By Lionel Stride (with assistance from Philip Matthews), barrister at Temple Garden Chambers
With Covid-19 cases at their worst yet, it is critical that businesses remain alert to the necessity of managing health and safety in the workplace. Failing to do so risks both criminal and civil liability, as well as significant financial consequences. Practically speaking, what steps can businesses take?
Risk Assessments
The duty to carry out a suitable risk assessment is key; it is one of the first things at which the court will look when assessing the adequacy of precautions taken by an employer in a civil case, and failure to undertake a risk assessment may amount to a criminal offence in itself. Under the Management of Health and Safety at Work Regulations 1999 (as amended), the basic points an employer must cover in a risk assessment could be summarised as follows: –
1. Identify what could cause injury/illness in your business – for example, transmission of Covid-19 between employees where there has been exposure within or outside the workplace.

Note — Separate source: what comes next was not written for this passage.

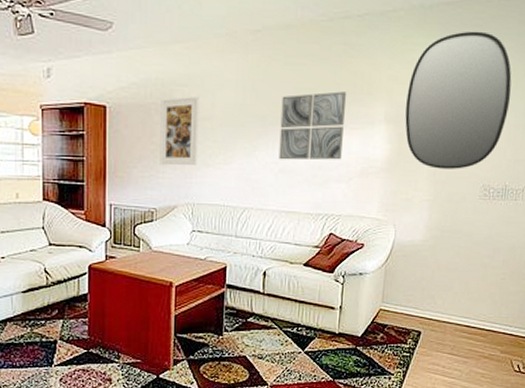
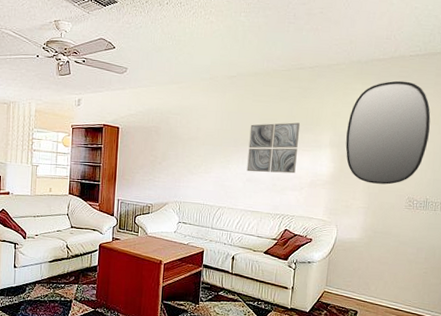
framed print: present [159,97,199,166] -> none [156,123,188,173]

2. Ascertain how likely it is that someone could be harmed and how serious the risk is – in this context, keeping up-to-date with the R rate of transmission in the locality will be important, as well as the risk profile of individual employees.

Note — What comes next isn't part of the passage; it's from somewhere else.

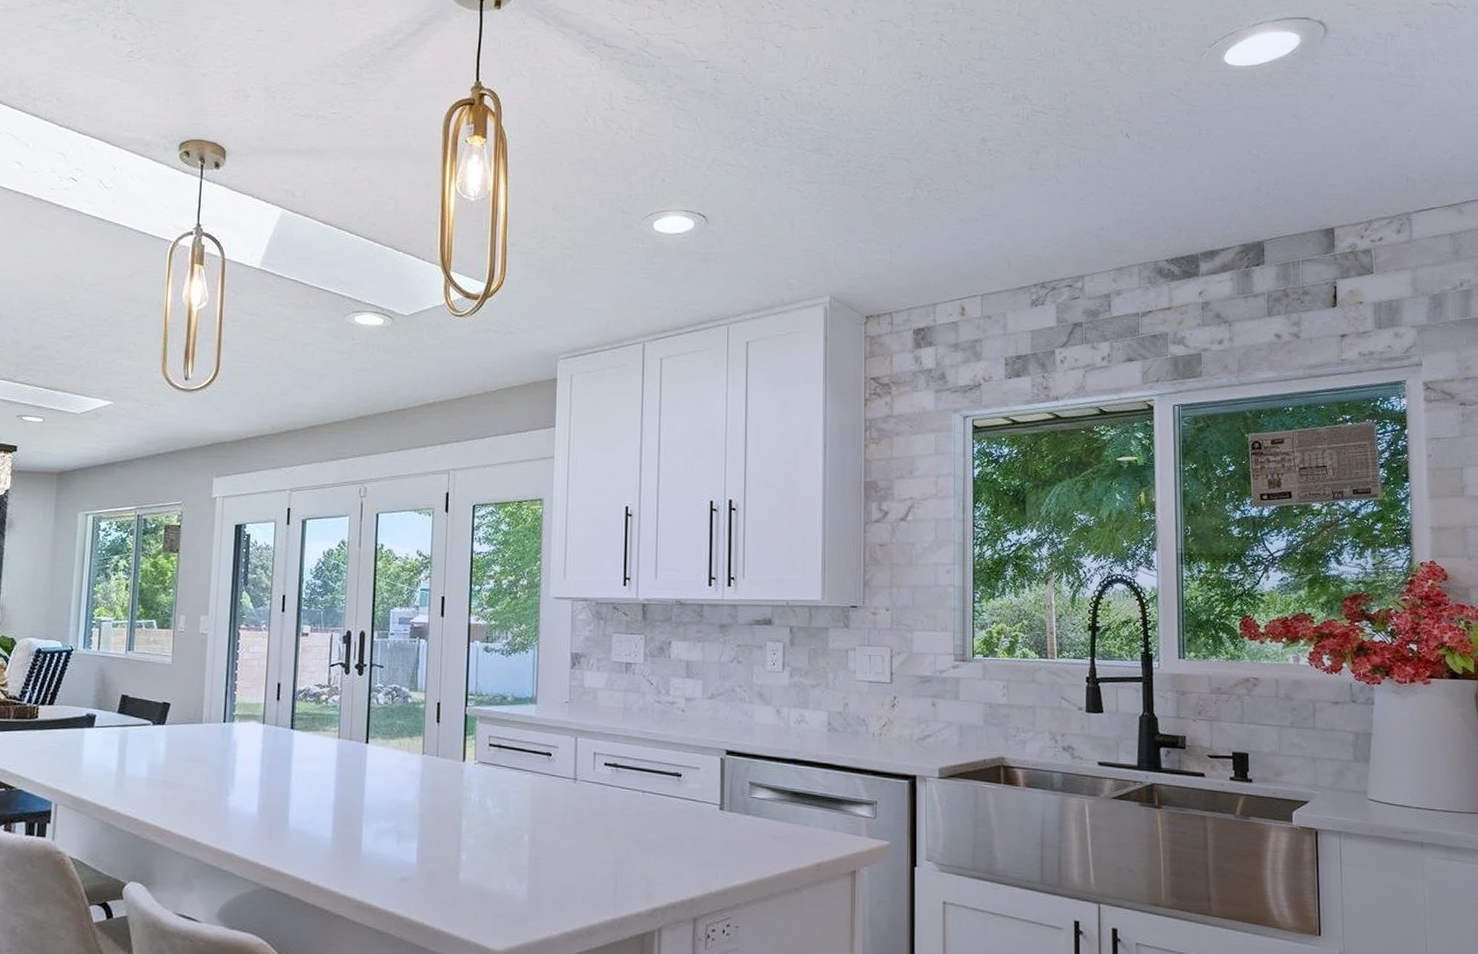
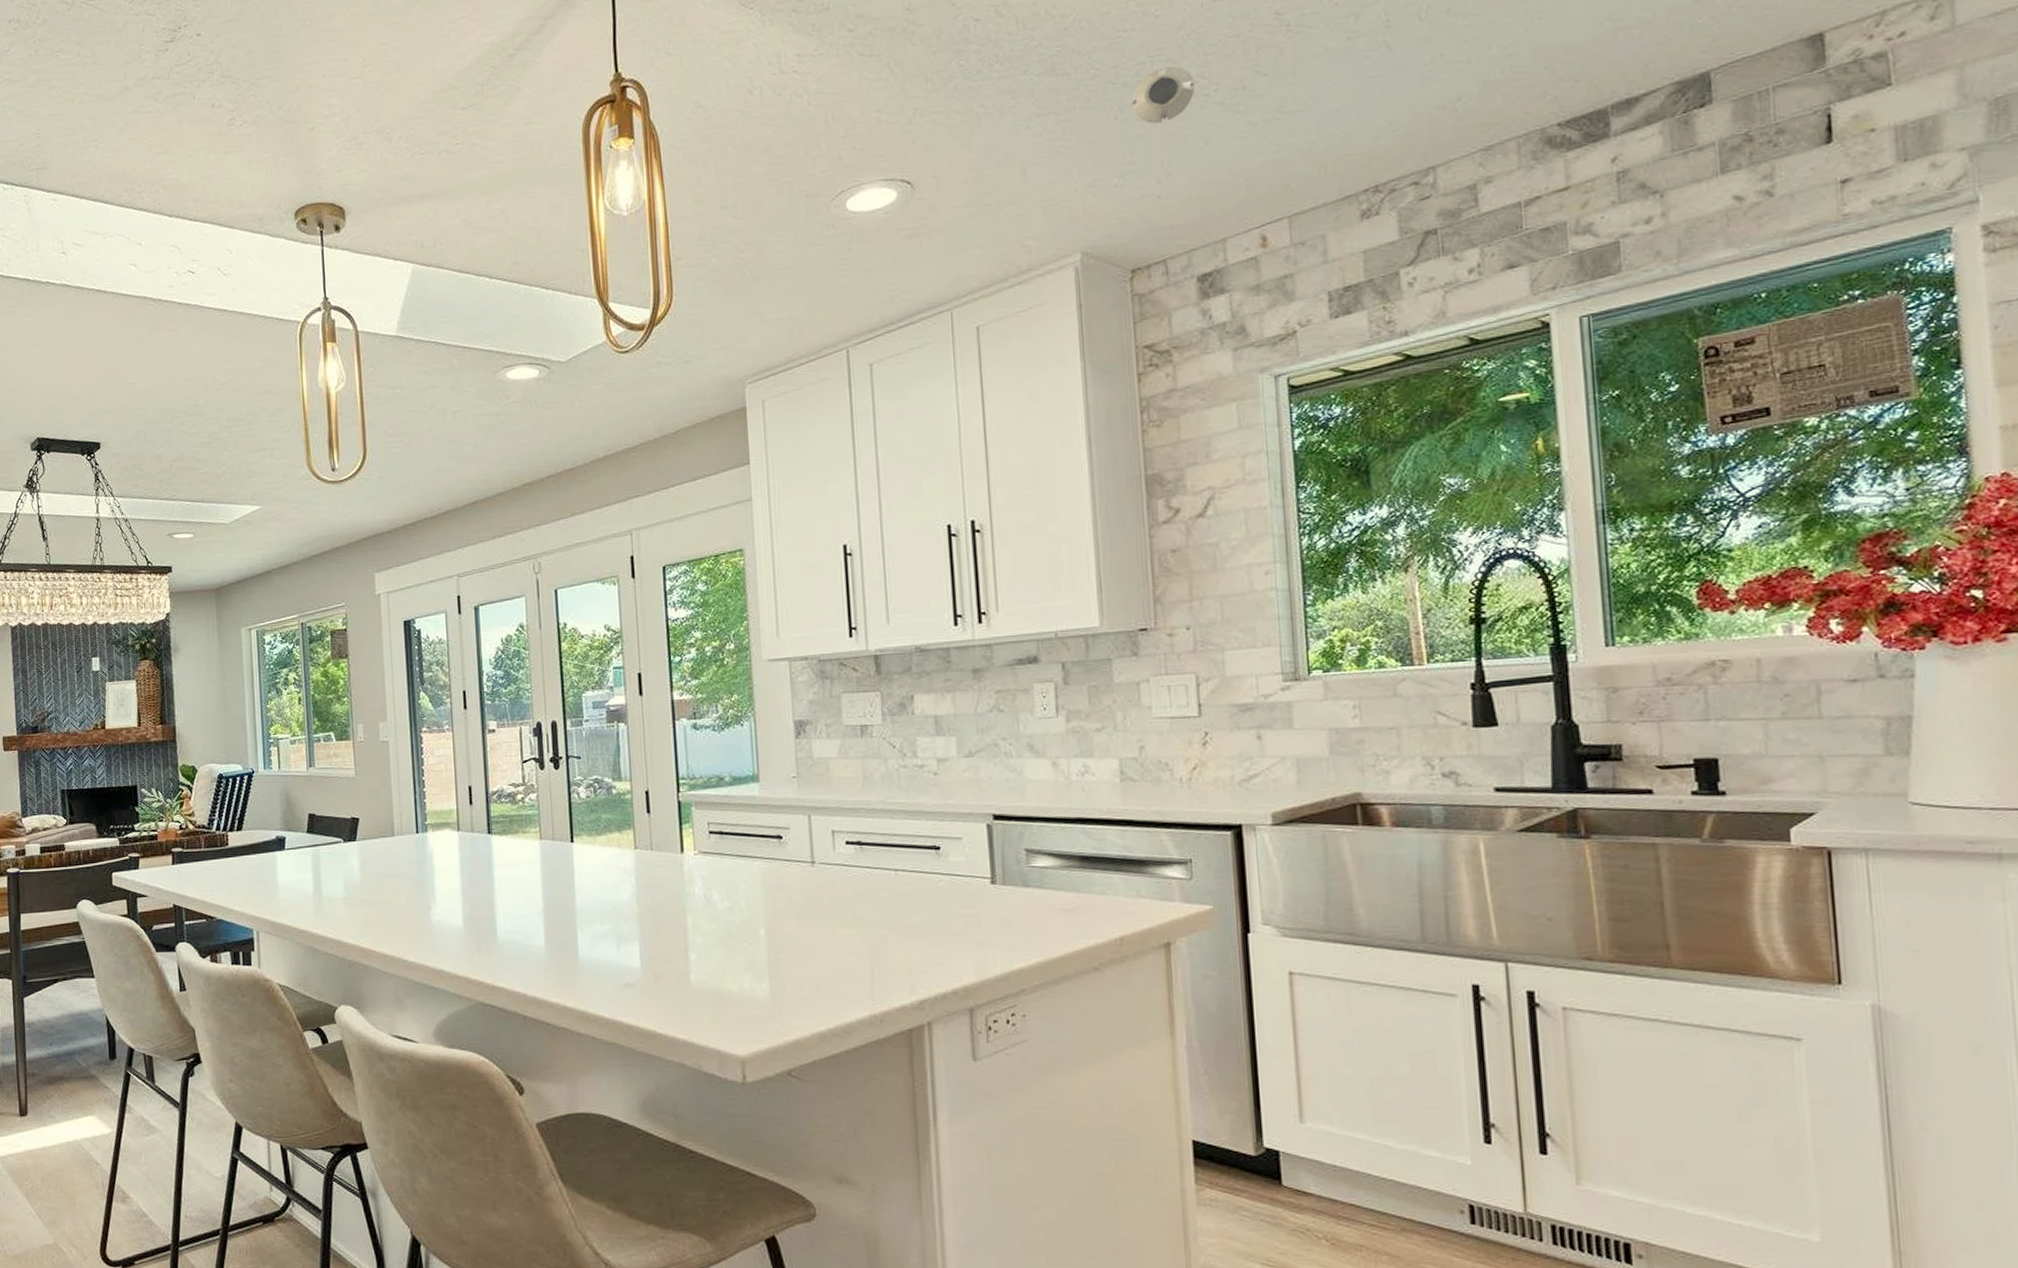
smoke detector: none [876,163,922,207] -> present [1132,65,1196,124]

3. Take action to eliminate the hazard; or, if this isn’t possible, control the risk – each business will face unique problems but some general measures would include: limiting the number of employees at work on a given day; ensuring that employees are adequately separated with screens or physical distance; and providing appropriate safety equipment (such as masks) where workers cannot avoid coming into closer contact.
The case of Bass v Ministry of Defence [2020] EWHC 36, a pre-Coronavirus authority, reinforces the importance of risk assessments in the context of potential transmission of disease; and how, when carried out diligently and implemented effectively, they will protect employers from civil, as well as criminal, liability. In this case, it was held on appeal that the MoD had not breached its duty of care to a soldier who had contracted Q fever whilst deployed in Afghanistan specifically because an appropriate risk assessment had been carried out and the ministry’s response to the risk assessed had been reasonable in the circumstances. Notably, however, the Court commented (obiter) in Bass that an employer must be continually alert to changing information and evidence. This brings home the need not only to risk assess but to make sure that the assessment is updated and evolves as the background risk changes, no matter how thorough the original document.
Government Guidelines
In light of the above, it is inevitable that employers will look to the Government and sector specific guidance in order to evaluate and control risk. This will not always be straightforward given the deluge of guidance. On the Government website, new guidelines are issued on an almost weekly basis. In order to keep up-to-date, it may be sensible for businesses to appoint someone (or a committee) to be specifically tasked with reviewing guidance documents.
Notifiable Diseases
One rule which businesses must follow is the duty to report Covid-19, a ‘notifiable disease,’ to the local authority, per the Reporting of Injuries, Diseases and Dangerous Occurrences Regulations 2013. The reporting regulations are technical, but in simple terms: if any individual has been diagnosed with Covid-19, and their likely exposure has been work-related, the case must be reported. The purpose of this is to put regulators on notice of cases that they may wish to investigate; establishing a causative connection between infection and work in any individual case will be difficult, so regulators are on the lookout for clusters of cases with common links to organisations.
Non-Covid Factors
Lastly, businesses will need to remain vigilant in respect of traditional hazards at work, which may be exacerbated by the changes thrown up by Covid-19. One obvious issue is the tension between the need for social distancing measures and the fact that certain manual work-place activities that are commonly undertaken in SMEs (such as manual handling) cannot always be done safely alone. The HSE acknowledges this very point, conceding that:
“While social distancing is fundamentally a public health measure introduced to reduce the spread of infection, we recognise the concerns raised on social distancing within the workplace and are in contact with trade unions.”
It follows that, whilst employers should seek to control the spread of C-19, it should not come at the expense of their employee’s safety from traditional work-place accidents. This is perhaps the most likely route to future civil claims; employers so focused on the risk from C-19 that their employees are instead exposed to secondary dangers from new, untested work practices.
These are a small selection of the simple but important measures that should be considered by businesses. If undertaken, they should not prevent enterprises from trading profitably but will most certainly go a long way to ensuring that they are not put at risk of civil or criminal sanction.